The Bible in a Year – 29 December

If this is your first viewing, please see my Introduction before reading this.

The last four sections of the Bible in a Year blog, covering the whole of the Book of Revelation, are being uploaded together (just because I was without Internet access this week).

29 December. Revelation chapters 6-11

The book of Revelation famously includes all kinds of fantastic scenes involving heaven and hell, angels, demons, imaginary beasts, plagues, natural disasters and divine punishments.  Few people would take it all literally, but among all these visions there is clearly a message to be found.  I think we need to look at those verses that refer to ordinary humans, for the overall aim of the revelation seems to be to encourage people to see God at work in otherwise unbearable circumstances.

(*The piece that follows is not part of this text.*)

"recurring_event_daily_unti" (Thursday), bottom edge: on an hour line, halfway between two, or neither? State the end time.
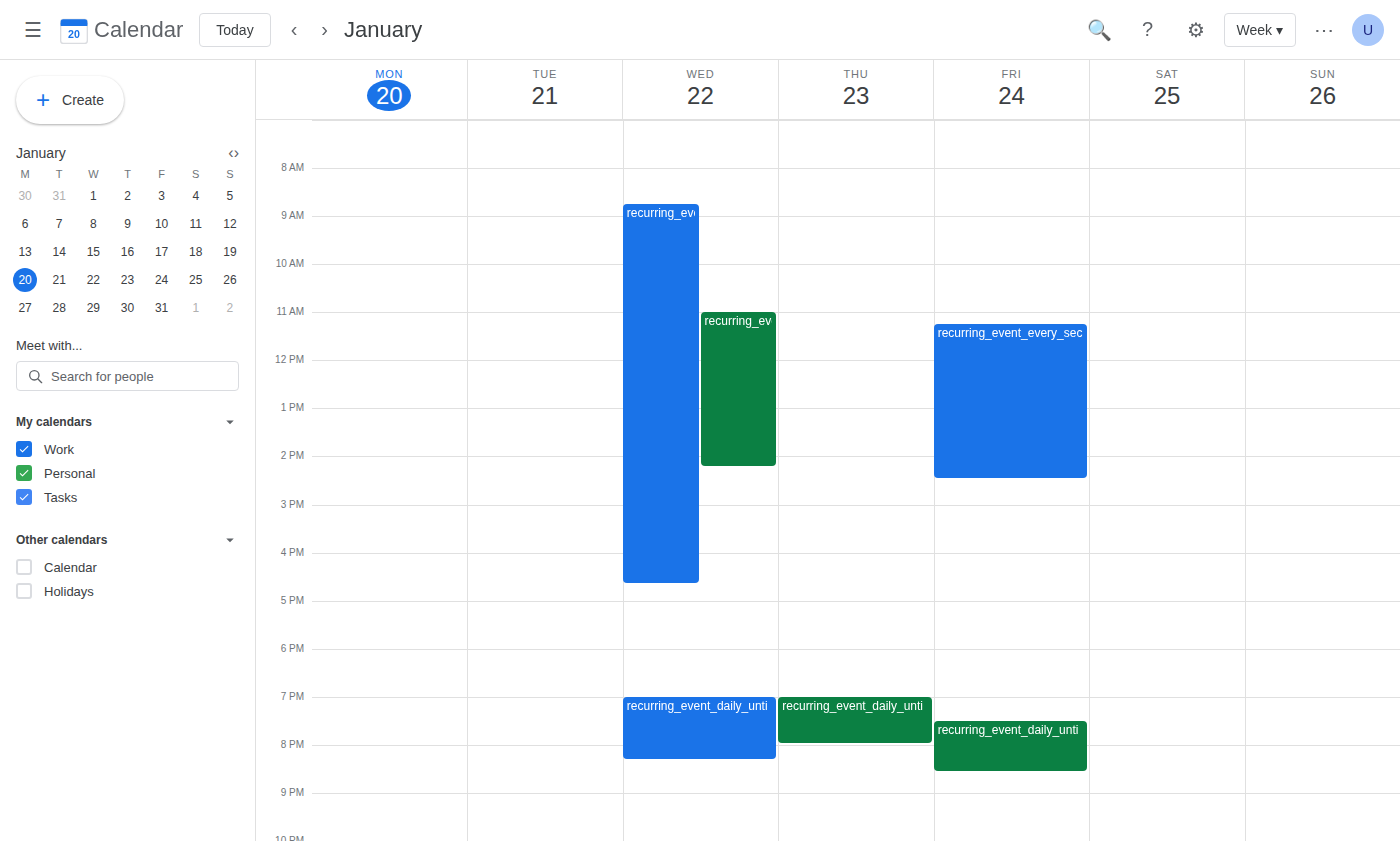
8:00 PM -- exactly on the 8 PM line.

Within today’s reading the first clear reference to the people of the earth is in 6:15-17, where “the kings of the earth, the princes, generals, the rich, the mighty, and everyone else both slave and free, hid in caves and among the rocks of the mountains”. In other words, the plagues affected all people equally, and neither wealth nor status could have protected people from them.   The other clear reference to life on earth is this : “The rest of mankind who were not killed by plagues still did not repent of the work of their hands: they did not stop worshipping demons, and idols of gold, silver, bronze, stone and wood … nor did they repent of their murders, magic arts, sexual immorality or thefts” (9:20-21).  That word “still” implies that the plagues, torture and other forms of suffering were intended as signs to persuade people to repent; signs that were ignored.

In these passages we see nothing different from the message of much of the Bible: that in God’s eyes, everyone is equal, whether powerful or slave, rich or poor; and that idolatry, theft, murder and sexual immorality (generally meaning adultery and promiscuity) are the sins that particularly incur God’s wrath.   These are among the sins condemned in the Ten Commandments, and therefore there is no new theology here.

The visions in Revelation might be taken either as referring to some future calamity that is yet to occur, or to events that happened nearer the writer’s time in the Roman empire, but either way, there is clearly intended to be a connection between these events and the lives of ordinary people.  High or low, rich or poor, the word of God comes to us equally: when sin becomes so rampant that God has to intervene, everyone suffers, but those who come out of the suffering with God’s favour are those who kept his commandments and suffered innocently. It is a message for all time.